White and emptiness

Kenya Hara’s little book White is a meditation on the colour’s qualities as a field of imminent possibility.

For Hara, a design director at Muji, the blank white canvas radiates a numinous energy that invites thought to take form. The sense of invitation inspired by the colour has long been noted by Japanese culture, which has evolved a cluster of words to attempt to give the concept adequate expression:

The etymology of the word shiro, or ‘white’, one of the four traditional Japanese colours, is rooted in the ancient wordshiroshi, which is in turn connected to the words itoshiroshi and ichijirushi. All of these terms are based on the corporeality of things. Ichijirushi is a clear and objective condition which manifests itself in the purity of light, the lucidity embodied in a drop of water, or the force of a crashing waterfall. Shiroshi, on the other hand, is the state of consciousness we enter when we focus on these things, when our senses seem to vibrate like the strings of a koto. Over a long history, these ancient words were absorbed into the concept of ‘white’ or shiro, and established as an aesthetic principle.

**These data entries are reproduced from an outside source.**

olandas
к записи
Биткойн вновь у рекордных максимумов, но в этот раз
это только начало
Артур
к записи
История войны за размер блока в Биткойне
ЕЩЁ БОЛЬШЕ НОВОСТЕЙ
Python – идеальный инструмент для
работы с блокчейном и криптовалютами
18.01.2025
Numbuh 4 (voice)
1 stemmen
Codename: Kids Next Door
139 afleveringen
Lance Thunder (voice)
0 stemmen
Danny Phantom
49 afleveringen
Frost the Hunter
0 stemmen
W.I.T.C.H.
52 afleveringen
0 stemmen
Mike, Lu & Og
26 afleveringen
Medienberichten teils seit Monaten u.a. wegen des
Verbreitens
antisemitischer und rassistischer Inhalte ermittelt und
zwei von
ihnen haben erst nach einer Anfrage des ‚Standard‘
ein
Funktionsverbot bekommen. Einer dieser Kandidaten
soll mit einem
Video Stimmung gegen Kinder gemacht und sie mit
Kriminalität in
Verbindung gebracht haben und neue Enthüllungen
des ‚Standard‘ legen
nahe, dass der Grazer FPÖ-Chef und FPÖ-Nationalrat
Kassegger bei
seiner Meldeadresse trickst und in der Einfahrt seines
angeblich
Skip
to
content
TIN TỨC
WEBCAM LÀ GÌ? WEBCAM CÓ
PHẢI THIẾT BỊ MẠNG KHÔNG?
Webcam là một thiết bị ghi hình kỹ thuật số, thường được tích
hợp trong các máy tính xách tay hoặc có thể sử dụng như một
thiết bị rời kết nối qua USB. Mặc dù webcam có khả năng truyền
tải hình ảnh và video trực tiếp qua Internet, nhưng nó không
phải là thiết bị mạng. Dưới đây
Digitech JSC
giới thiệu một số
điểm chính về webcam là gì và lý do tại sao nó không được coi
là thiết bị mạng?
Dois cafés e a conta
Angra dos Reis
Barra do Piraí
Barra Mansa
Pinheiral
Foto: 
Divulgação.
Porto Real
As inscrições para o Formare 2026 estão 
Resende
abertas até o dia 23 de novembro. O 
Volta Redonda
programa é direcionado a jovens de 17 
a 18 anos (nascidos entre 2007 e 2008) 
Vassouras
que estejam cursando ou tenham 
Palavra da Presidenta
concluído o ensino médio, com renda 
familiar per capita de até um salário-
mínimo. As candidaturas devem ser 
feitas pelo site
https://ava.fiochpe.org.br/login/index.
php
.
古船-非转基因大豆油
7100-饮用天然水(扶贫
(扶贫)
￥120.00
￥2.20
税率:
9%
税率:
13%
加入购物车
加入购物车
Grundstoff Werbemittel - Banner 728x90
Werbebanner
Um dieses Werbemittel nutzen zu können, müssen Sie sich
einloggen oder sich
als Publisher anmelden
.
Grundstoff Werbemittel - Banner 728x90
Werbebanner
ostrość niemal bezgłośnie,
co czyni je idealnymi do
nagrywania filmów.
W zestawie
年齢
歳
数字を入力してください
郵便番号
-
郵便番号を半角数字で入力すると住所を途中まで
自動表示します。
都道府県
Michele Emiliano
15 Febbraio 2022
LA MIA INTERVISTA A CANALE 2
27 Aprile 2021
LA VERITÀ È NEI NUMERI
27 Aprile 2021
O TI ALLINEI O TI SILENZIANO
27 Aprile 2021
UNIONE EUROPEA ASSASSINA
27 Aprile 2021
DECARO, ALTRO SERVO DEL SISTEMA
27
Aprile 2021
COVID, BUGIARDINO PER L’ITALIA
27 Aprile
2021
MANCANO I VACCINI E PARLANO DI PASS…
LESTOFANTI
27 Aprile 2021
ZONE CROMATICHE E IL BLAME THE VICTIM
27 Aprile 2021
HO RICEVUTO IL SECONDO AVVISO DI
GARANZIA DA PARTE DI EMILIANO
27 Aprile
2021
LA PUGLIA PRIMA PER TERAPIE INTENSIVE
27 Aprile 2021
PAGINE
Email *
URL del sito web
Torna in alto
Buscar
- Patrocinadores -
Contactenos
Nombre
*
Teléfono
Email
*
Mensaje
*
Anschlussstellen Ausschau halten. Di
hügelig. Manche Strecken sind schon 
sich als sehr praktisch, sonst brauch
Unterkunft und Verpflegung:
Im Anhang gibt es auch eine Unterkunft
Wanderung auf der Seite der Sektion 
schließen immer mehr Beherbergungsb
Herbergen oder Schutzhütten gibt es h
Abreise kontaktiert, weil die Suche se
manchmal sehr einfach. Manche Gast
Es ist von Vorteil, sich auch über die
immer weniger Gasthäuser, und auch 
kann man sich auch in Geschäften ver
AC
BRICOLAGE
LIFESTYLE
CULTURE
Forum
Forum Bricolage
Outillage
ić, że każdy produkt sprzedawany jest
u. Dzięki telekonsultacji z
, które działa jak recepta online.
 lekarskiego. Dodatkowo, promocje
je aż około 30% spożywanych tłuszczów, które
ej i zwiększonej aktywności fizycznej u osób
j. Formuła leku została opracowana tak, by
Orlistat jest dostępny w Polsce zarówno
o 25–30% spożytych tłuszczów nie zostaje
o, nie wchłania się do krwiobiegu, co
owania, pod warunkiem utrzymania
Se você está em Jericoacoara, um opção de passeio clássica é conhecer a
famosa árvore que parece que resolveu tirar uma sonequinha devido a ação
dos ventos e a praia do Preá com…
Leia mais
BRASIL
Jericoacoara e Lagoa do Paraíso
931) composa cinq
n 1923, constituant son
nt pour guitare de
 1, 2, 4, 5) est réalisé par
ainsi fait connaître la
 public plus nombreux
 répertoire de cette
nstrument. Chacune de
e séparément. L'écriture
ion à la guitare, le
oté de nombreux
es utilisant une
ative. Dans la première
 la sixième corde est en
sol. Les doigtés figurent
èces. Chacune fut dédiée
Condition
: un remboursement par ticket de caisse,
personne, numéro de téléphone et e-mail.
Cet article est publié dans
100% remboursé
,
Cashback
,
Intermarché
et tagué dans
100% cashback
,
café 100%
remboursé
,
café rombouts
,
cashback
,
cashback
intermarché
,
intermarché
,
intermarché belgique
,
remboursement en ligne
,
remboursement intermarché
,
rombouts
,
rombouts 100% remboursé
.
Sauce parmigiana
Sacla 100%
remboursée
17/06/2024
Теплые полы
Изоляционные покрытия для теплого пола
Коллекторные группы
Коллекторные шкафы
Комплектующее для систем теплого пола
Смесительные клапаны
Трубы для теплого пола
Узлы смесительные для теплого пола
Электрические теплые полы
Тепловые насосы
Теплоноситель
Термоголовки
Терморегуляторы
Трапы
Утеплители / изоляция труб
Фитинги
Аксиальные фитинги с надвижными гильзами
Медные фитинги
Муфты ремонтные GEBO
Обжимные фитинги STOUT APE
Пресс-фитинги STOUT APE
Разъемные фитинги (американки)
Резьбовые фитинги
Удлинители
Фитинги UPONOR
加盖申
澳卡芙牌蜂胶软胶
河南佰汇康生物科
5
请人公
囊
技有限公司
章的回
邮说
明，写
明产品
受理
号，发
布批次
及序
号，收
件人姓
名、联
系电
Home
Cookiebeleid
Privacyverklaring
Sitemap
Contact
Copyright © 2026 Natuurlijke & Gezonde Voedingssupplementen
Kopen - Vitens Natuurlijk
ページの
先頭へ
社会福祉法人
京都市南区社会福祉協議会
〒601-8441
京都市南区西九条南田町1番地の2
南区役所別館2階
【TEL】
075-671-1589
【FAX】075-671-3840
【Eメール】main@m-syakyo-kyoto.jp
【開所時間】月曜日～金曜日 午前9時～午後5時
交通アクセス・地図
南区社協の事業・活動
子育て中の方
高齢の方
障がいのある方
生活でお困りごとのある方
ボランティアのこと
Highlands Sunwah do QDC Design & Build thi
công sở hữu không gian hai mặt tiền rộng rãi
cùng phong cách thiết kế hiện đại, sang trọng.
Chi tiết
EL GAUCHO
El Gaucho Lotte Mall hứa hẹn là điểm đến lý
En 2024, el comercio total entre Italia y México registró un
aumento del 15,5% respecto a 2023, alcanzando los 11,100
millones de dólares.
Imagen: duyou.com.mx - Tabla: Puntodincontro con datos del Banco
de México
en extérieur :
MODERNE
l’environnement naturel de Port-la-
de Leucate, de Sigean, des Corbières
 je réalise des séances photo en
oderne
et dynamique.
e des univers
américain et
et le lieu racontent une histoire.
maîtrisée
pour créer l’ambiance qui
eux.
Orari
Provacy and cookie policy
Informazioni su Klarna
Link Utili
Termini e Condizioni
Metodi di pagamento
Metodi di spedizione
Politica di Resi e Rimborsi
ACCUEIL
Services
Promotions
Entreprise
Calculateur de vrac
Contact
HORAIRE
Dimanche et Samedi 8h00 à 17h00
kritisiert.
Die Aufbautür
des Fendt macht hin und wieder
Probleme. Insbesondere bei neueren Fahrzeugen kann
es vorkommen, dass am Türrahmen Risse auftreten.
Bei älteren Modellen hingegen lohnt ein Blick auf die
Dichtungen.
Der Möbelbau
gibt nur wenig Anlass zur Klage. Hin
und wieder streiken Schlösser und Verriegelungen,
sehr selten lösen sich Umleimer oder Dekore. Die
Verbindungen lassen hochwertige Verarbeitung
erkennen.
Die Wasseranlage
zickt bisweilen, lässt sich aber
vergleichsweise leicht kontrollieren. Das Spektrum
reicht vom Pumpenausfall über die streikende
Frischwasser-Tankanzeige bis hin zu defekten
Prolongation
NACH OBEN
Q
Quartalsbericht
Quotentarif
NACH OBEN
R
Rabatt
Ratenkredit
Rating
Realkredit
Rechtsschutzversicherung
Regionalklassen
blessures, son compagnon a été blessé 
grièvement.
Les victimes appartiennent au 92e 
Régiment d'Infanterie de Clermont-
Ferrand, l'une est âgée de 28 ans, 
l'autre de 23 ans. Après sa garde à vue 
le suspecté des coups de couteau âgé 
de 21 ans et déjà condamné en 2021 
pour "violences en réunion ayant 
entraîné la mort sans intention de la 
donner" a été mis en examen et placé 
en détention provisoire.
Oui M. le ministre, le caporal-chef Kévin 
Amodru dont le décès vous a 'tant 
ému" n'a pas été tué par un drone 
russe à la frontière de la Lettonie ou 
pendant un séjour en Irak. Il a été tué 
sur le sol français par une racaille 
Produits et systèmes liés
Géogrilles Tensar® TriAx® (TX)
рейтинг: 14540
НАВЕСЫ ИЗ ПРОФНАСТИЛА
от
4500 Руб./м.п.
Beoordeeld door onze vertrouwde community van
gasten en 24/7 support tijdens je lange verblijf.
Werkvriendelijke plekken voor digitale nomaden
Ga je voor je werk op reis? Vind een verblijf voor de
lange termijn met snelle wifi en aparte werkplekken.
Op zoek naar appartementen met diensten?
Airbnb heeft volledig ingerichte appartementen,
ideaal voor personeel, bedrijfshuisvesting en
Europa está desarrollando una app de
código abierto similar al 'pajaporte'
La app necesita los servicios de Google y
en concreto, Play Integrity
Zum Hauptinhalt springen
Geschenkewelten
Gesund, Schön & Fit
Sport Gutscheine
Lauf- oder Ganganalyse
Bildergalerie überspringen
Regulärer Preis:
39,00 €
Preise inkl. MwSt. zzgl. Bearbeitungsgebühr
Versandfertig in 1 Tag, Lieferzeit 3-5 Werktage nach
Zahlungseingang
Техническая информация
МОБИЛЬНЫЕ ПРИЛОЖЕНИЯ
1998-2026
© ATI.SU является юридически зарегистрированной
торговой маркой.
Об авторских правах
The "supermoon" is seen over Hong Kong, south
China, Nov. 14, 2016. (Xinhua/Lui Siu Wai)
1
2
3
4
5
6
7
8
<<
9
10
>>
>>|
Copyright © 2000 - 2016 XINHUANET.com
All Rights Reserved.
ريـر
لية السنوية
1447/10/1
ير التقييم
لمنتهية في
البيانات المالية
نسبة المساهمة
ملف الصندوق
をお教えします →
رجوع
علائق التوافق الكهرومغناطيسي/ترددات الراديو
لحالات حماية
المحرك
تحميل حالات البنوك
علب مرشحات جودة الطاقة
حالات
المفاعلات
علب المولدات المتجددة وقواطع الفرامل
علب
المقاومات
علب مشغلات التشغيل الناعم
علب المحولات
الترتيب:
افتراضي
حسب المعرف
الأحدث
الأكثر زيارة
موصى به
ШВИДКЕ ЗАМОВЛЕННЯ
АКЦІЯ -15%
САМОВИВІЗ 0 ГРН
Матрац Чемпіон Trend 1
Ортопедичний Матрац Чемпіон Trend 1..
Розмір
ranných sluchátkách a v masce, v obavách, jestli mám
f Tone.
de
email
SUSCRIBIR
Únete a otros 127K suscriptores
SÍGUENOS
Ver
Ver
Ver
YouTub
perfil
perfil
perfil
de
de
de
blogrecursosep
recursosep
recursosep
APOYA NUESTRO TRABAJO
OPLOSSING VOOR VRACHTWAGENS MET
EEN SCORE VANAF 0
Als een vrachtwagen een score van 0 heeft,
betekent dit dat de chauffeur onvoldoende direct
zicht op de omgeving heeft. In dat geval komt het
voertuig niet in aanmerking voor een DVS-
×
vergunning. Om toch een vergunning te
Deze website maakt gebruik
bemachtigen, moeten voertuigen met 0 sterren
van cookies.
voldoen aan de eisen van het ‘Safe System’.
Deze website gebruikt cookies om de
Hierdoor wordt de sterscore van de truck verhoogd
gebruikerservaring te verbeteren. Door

White is like the shell of an egg, ‘the membrane that forms the boundary between this world and the next’. And:

In the old days, Japanese referred to the latent possibilities that exist prior to an event taking place as kizen. In so far as white contains the latent possibility of transforming into other colours, it can be seen as kizen.

The book has a fascinating chapter discussing the fundamental importance of the invention of paper in affording new creative possibilities, not just for the pragmatic reason of providing a more convenient canvas then earlier materials such as papyrus and parchment, but because of its colour: a bright, shining surface that encouraged invention:

[T]he invention of paper can be seen as having cast a bright light over the course of human history … Our imaginations have been incalculably altered as a result of having given that principle of whiteness material existence in the form of a thin, stiff sheet … Paper is the materialised energy of itoshiroshi, that extreme form of purity that is ladled out of chaos and which appears to us as both potentiality and actuality. Human beings who come into contact with its latent potential are naturally driven to express themselves.

The invention of paper ‘was a breakthrough that evoked a primeval world of unblemished purity and calm’.

For Hara this concept of emptiness, of a figure emerging from a white field, is of fundamental importance within Japanese culture. He discusses the ancient art of screen painting, which employs the ‘the technique of using emptiness to set the image free on paper’, with particular reference to Pine Trees by Hasegawa Tohaku (1539–1610).

Pine Trees, Hasegawa Tohaku
Pine Trees, Hasegawa Tohaku

The concept motivates the design of Shinto shrines, attended by white robed priest, which demarcate sacred spaces left empty to invite the presence of the gods. And it is at the heart of the ‘tea ceremony’, the performance of the most common everyday task, in the unremarkable setting of a sparely furnished garden house. It is the sheer ordinariness of the ritual that clears a space for the imagination to wonder at the brute fact of existence:

When a host invites his guest into his tiny teahouse for an exchange of thoughts, there is a reason for the scant furnishings: one’s imagination expands in uncluttered, simple space … For example, a basin filled with water and floating flower petals allow the host and his guest to imagine themselves sitting together under a blossoming cherry tree.

Hara’s unvarnished little book works a similar magic upon its reader.

White by Kenya Hara is published by Lars Müller Publishers.